In most cases, the measures from the previous academic year remain in effect. The general protocol remains in place for the so-called “stable coexistence groups” or “bubble groups” in nursery and primary school in a continued attempt to avoid contact with other students, even if specialist teachers move from group to group. Granted, the minimum distance between desks has been reduced to 1,2 from the previous 1,5 meters, but the importance placed on this seems to be about as incongruous as many of the other restrictions that have been imposed outside of class. These are kids that may have ridden for hours on packed buses and airplanes over the summer, sitting just centimeters from people they don’t know. But even still, schools are once again supposed to minimize the movement of groups of students throughout the center and avoid assemblies or face-to-face meetings and, where possible, avoid all activities that involve mixing different groups or classes. This socialization factor of schooling, ever so important at these ages, must once again be put on pause.

We all want the best for our kids and of course want teachers to enjoy a workspace where they feel safe, of these things there can be not doubt. But there are such things as calculated or measured risks, activities that are worth undertaking because the benefits outweigh the acceptable risks. Last year, in many schools across the region, group work in class was forbidden by certain school committees even if the Junta’s general directive clearly stated that it was permissible if the minimum distances were respected. The pandemic served up the perfect opportunity for those in the educational community who do not believe in community learning theories to drag their students back into the black and white classrooms of old with straight rows of desks and with rote learning at its core.

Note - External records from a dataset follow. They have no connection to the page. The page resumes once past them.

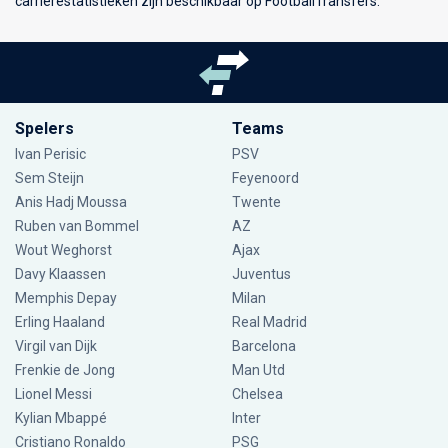
carrièrestatistieken zijn beschikbaar op FootballTransfers.
Spelers
Teams
Ivan Perisic
PSV
Sem Steijn
Feyenoord
Anis Hadj Moussa
Twente
Ruben van Bommel
AZ
Wout Weghorst
Ajax
Davy Klaassen
Juventus
Memphis Depay
Milan
Erling Haaland
Real Madrid
Virgil van Dijk
Barcelona
Frenkie de Jong
Man Utd
Lionel Messi
Chelsea
Kylian Mbappé
Inter
Cristiano Ronaldo
PSG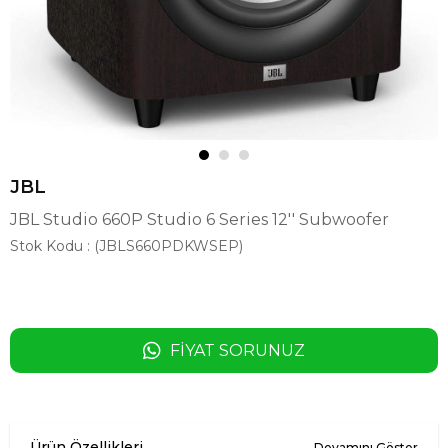
JBL
JBL Studio 660P Studio 6 Series 12'' Subwoofer
Stok Kodu
(JBLS660PDKWSEP)
FIYAT SORUNUZ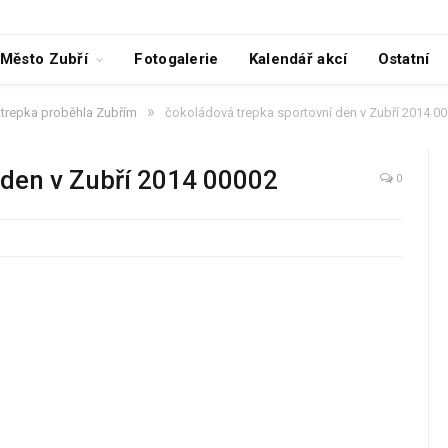
Město Zubří
Fotogalerie
Kalendář akcí
Ostatní
»
trepka proběhla Zubřím
čokoládová trepka sportovní den v Zubří 2014 0
 den v Zubří 2014 00002
0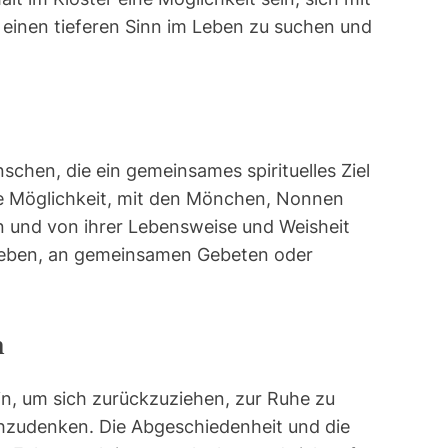
 einen tieferen Sinn im Leben zu suchen und
chen, die ein gemeinsames spirituelles Ziel
die Möglichkeit, mit den Mönchen, Nonnen
n und von ihrer Lebensweise und Weisheit
 geben, an gemeinsamen Gebeten oder
n
ein, um sich zurückzuziehen, zur Ruhe zu
zudenken. Die Abgeschiedenheit und die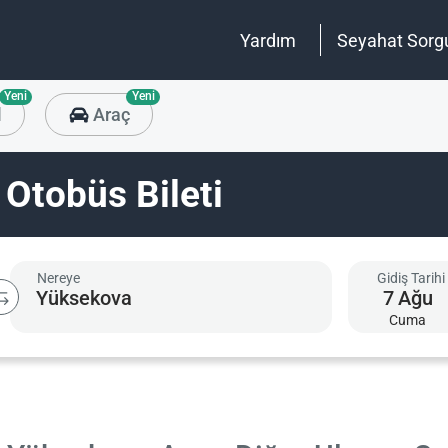
Yardım
Seyahat Sorg
Yeni
Yeni
l
Araç
Otobüs Bileti
Nereye
Gidiş Tarihi
7
Ağu
Cuma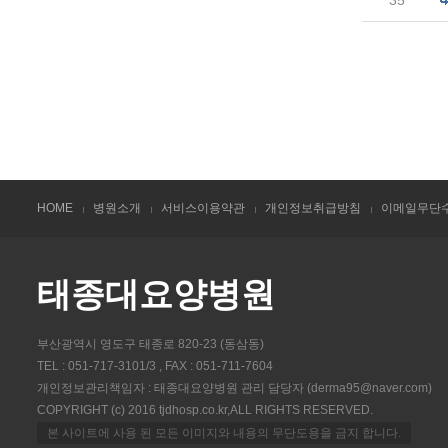
35
HOME
병원소개
서비스이용약관
개인정보취급방침
이메일무단
태종대요양병원
부산광역시 영도구 태종로 820-23 (동삼동)
TEL : 051-717-3101/3 , FAX : 051-711-7604
개인정보관리책임자 : 태종대요양병원 관리 담당자 (derma95@naver.com)
COPYRIGHT (c) 2016 tjdhosp.co.kr,ALL RIGHTS RESERVED.
본 사이트에 사용 된 모든 이미지와 내용의 무단도용을 금지 합니다.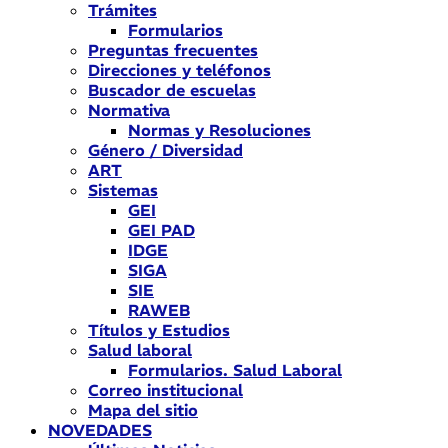
Trámites
Formularios
Preguntas frecuentes
Direcciones y teléfonos
Buscador de escuelas
Normativa
Normas y Resoluciones
Género / Diversidad
ART
Sistemas
GEI
GEI PAD
IDGE
SIGA
SIE
RAWEB
Títulos y Estudios
Salud laboral
Formularios. Salud Laboral
Correo institucional
Mapa del sitio
NOVEDADES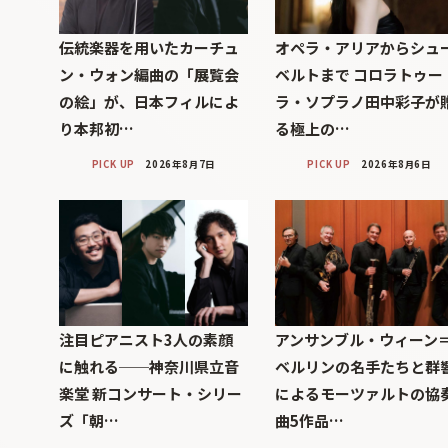
伝統楽器を用いたカーチュ
オペラ・アリアからシュ
ン・ウォン編曲の「展覧会
ベルトまで コロラトゥー
の絵」が、日本フィルによ
ラ・ソプラノ田中彩子が
り本邦初…
る極上の…
PICK UP
2026年8月7日
PICK UP
2026年8月6日
注目ピアニスト3人の素顔
アンサンブル・ウィーン
に触れる──神奈川県立音
ベルリンの名手たちと群
楽堂 新コンサート・シリー
によるモーツァルトの協
ズ「朝…
曲5作品…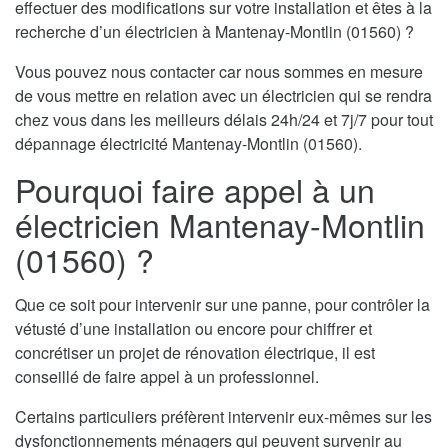
effectuer des modifications sur votre installation et êtes à la
recherche d’un électricien à Mantenay-Montlin (01560) ?
Vous pouvez nous contacter car nous sommes en mesure
de vous mettre en relation avec un électricien qui se rendra
chez vous dans les meilleurs délais 24h/24 et 7j/7 pour tout
dépannage électricité Mantenay-Montlin (01560).
Pourquoi faire appel à un
électricien Mantenay-Montlin
(01560) ?
Que ce soit pour intervenir sur une panne, pour contrôler la
vétusté d’une installation ou encore pour chiffrer et
concrétiser un projet de rénovation électrique, il est
conseillé de faire appel à un professionnel.
Certains particuliers préfèrent intervenir eux-mêmes sur les
dysfonctionnements ménagers qui peuvent survenir au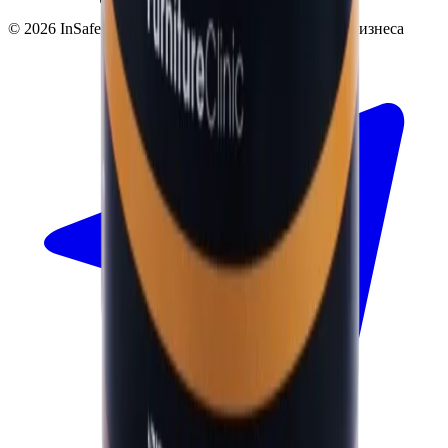
©
2026
InSafe.ru — Товары и технологии для автобизнеса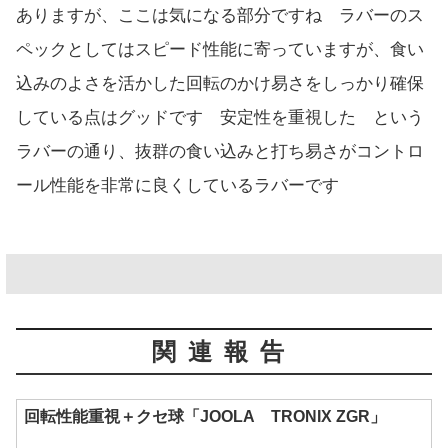
ありますが、ここは気になる部分ですね ラバーのス
ペックとしてはスピード性能に寄っていますが、食い
込みのよさを活かした回転のかけ易さをしっかり確保
している点はグッドです 安定性を重視した という
ラバーの通り、抜群の食い込みと打ち易さがコントロ
ール性能を非常に良くしているラバーです
関連報告
回転性能重視＋クセ球「JOOLA TRONIX ZGR」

Working in small groups provides learners with opportunities to articulate ideas, uncover misconceptions, and negotiate with others to create projects or reach consensus, even during the first stages of education. Group activities allow students to discover deeper meaning in the content and improve critical thinking skills. Effective use of group work engages students with higher-level content that is thought-provoking and that can have multiple interpretations. But this kind of teaching doesn’t neatly fit into exam-driven teaching, it takes hard work and planning.

I appreciate the concern that the authorities have shown when faced with getting out kids back into school safely. I only wish that half of that concern was spent on what actually happens once they are there.